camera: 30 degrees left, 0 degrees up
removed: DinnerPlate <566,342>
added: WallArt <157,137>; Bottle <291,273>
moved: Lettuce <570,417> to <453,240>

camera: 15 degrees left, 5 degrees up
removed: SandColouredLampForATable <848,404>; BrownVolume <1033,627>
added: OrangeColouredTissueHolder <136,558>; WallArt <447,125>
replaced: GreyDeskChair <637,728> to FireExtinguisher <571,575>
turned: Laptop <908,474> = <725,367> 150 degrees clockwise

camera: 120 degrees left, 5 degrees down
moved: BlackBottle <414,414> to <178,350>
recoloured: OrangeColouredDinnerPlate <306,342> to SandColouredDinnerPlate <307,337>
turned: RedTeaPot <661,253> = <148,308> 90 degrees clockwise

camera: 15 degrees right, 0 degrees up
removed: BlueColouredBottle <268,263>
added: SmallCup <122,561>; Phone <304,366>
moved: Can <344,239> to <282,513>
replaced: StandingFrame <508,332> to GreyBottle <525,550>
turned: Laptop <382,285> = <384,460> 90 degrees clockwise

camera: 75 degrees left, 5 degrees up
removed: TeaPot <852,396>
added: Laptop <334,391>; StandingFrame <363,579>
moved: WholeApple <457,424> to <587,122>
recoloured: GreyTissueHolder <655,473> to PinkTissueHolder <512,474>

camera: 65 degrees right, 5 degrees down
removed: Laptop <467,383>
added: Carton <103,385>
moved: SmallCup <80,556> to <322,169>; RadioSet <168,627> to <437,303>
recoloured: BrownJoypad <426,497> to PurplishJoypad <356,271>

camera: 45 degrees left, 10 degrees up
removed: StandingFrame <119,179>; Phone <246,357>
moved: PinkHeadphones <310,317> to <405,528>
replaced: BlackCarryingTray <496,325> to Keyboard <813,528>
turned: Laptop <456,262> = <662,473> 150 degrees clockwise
------------------------
* **Try it**
One inclusive range is required: first line of the data through the line containing "removed: SandColouredLampForATable <848,404>;". Set it down exactly and output nothing else.

* **Answer**
camera: 30 degrees left, 0 degrees up
removed: DinnerPlate <566,342>
added: WallArt <157,137>; Bottle <291,273>
moved: Lettuce <570,417> to <453,240>

camera: 15 degrees left, 5 degrees up
removed: SandColouredLampForATable <848,404>; BrownVolume <1033,627>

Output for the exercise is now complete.